In the data below, which lines hold "down"? Copy every one.

### PROVIDED MATERIAL
● ● ●

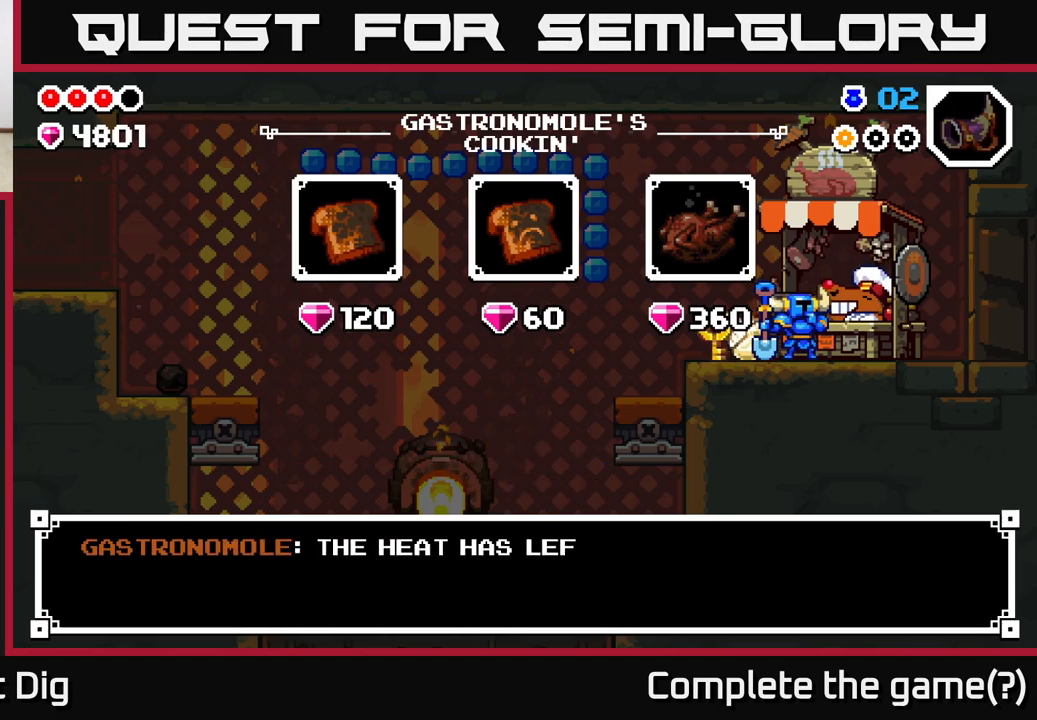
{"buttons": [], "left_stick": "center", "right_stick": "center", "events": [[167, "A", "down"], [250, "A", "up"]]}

● ● ●

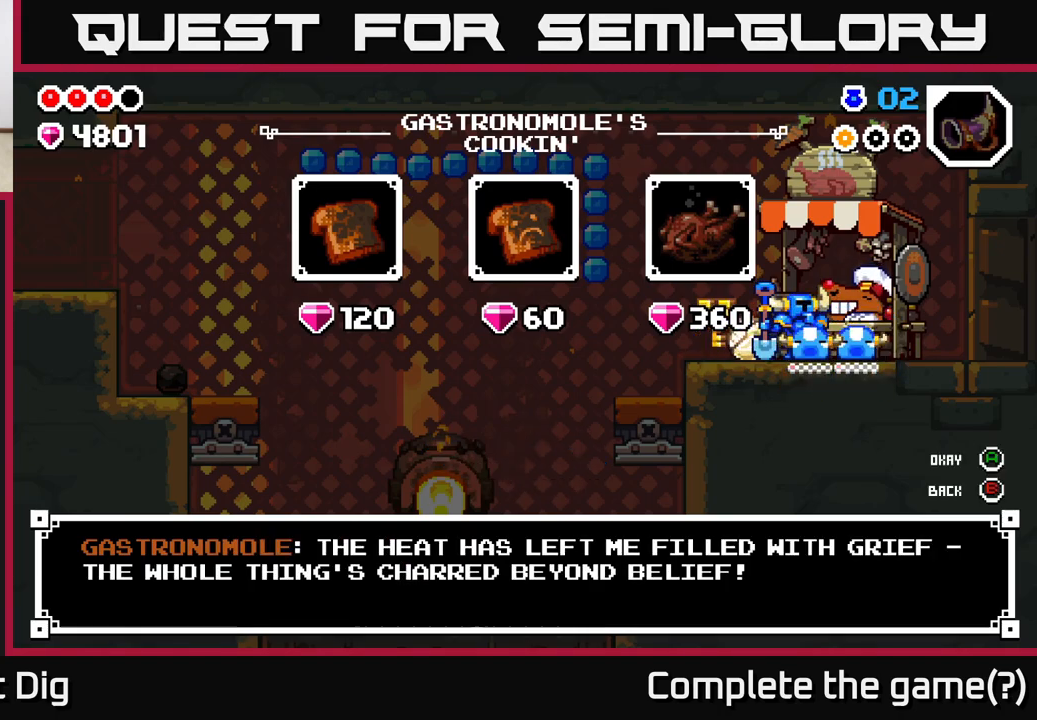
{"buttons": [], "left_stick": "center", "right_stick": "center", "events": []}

● ● ●

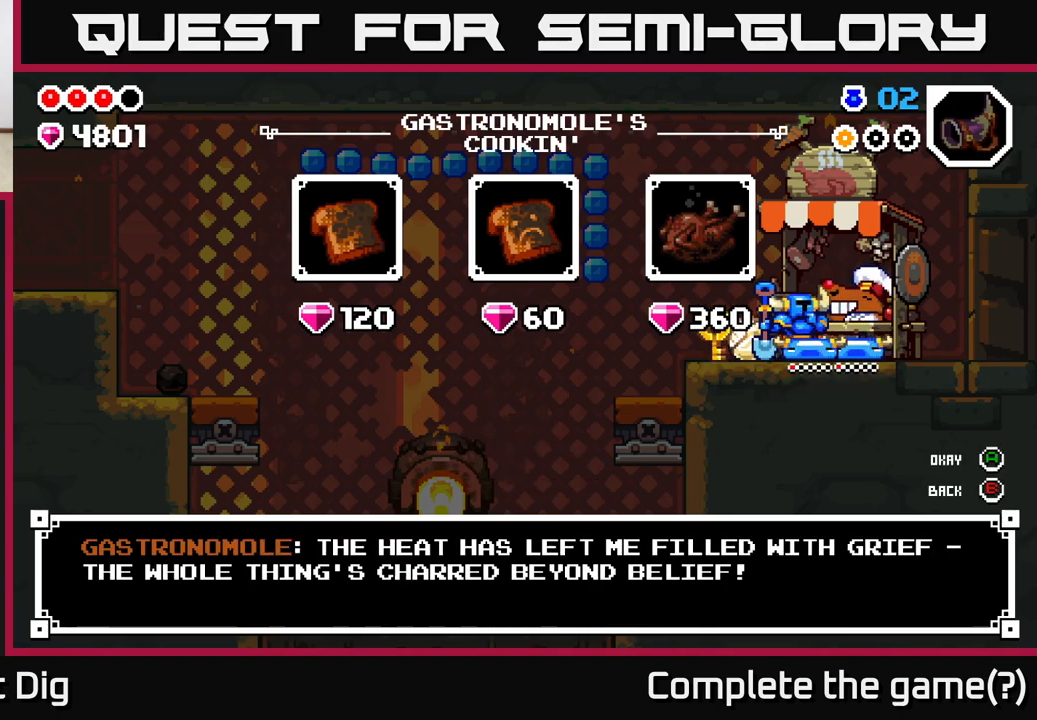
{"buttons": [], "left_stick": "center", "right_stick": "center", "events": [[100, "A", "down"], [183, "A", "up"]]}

● ● ●

### WORKED SOLUTION
{"buttons": [], "left_stick": "center", "right_stick": "center", "events": [[167, "A", "down"], [250, "A", "up"]]}
{"buttons": [], "left_stick": "center", "right_stick": "center", "events": [[100, "A", "down"], [183, "A", "up"]]}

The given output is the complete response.